ASSIGNMENT: Gather every line of the records that contains the word "currently".

DATA:
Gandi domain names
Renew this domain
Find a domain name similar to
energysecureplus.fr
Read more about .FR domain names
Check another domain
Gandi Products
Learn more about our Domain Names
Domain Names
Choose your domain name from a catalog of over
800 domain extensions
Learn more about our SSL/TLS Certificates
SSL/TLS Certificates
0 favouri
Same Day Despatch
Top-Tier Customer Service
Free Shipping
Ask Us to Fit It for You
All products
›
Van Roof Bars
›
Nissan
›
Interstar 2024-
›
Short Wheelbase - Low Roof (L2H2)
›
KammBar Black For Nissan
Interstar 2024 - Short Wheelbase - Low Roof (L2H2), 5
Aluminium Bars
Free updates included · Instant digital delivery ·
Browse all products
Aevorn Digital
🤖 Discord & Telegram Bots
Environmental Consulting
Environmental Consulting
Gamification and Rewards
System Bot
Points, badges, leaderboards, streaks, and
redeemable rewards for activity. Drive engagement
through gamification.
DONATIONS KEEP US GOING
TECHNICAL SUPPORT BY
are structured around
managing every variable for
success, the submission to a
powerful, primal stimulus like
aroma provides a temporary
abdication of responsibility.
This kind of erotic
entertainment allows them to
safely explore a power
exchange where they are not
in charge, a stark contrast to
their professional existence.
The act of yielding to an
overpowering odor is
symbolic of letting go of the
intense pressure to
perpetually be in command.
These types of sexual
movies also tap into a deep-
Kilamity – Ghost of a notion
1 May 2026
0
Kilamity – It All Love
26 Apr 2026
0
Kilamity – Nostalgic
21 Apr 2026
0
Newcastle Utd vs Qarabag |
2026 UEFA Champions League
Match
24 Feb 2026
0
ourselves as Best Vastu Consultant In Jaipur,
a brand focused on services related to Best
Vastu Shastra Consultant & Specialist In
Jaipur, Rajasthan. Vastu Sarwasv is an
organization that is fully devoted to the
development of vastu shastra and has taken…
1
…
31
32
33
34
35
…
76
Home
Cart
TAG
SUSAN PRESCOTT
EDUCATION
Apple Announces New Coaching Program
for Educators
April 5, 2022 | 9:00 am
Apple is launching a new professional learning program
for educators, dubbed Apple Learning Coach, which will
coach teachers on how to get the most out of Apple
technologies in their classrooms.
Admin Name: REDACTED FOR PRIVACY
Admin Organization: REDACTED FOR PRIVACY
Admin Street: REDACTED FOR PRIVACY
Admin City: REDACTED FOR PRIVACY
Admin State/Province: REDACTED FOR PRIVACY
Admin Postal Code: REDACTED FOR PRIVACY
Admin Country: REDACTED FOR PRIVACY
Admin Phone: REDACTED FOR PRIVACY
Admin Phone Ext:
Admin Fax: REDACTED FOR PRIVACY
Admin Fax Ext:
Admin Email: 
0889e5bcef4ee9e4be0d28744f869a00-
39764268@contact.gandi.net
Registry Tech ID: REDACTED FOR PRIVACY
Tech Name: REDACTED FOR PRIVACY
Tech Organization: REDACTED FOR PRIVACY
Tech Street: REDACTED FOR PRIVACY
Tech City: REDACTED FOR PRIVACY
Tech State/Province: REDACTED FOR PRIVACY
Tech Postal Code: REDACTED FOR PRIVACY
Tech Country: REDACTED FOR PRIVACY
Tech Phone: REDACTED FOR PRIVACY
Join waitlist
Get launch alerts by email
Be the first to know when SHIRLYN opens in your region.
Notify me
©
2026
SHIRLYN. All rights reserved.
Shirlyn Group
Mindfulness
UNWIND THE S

...

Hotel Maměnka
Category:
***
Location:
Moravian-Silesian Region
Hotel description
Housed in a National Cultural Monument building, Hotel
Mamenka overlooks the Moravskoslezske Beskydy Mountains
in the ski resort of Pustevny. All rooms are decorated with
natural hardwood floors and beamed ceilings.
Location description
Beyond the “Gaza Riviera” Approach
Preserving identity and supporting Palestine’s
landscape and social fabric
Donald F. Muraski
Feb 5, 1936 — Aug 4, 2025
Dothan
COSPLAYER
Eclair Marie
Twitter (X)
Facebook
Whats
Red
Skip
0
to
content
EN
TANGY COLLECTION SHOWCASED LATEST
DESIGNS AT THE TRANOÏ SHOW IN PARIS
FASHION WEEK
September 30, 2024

...

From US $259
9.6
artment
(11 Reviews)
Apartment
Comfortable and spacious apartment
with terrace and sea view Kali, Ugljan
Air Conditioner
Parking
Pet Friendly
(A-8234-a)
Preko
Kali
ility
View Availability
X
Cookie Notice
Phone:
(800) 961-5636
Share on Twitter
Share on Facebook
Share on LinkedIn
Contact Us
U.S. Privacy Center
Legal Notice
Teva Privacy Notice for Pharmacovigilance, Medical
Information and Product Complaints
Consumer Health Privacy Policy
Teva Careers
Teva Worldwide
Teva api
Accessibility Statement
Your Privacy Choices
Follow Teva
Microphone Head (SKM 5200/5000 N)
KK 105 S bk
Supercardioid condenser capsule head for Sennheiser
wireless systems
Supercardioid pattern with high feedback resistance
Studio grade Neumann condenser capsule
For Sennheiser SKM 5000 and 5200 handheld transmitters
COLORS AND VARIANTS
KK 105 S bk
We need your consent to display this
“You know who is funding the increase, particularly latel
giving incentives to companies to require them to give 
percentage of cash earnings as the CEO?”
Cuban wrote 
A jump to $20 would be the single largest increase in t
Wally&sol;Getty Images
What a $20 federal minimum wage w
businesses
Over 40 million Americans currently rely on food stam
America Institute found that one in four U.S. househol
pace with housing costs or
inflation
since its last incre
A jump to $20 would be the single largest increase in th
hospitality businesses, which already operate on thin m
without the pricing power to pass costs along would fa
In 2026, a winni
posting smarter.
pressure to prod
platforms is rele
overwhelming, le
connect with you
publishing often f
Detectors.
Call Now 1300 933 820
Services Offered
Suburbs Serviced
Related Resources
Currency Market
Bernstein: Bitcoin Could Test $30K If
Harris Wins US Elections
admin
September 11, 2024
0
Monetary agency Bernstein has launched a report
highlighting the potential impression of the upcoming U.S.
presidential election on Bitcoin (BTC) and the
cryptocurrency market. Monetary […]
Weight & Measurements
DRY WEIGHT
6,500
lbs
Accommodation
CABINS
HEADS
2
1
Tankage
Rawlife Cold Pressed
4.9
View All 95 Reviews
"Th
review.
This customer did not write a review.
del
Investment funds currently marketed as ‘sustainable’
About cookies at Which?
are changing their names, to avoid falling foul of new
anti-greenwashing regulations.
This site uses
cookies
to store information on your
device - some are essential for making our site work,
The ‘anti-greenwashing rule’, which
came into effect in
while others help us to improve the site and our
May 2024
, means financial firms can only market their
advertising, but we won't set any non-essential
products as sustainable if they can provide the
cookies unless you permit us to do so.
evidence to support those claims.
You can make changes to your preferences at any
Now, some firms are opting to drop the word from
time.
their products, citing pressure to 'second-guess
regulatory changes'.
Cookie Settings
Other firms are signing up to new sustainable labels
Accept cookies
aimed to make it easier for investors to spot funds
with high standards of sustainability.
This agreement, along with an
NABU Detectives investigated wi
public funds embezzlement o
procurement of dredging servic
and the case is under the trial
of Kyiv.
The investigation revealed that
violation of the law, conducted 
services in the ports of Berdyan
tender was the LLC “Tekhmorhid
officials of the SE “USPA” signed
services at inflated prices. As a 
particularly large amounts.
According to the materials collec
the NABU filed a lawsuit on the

TASK RESULT:
Over 40 million Americans currently rely on food stam
Investment funds currently marketed as ‘sustainable’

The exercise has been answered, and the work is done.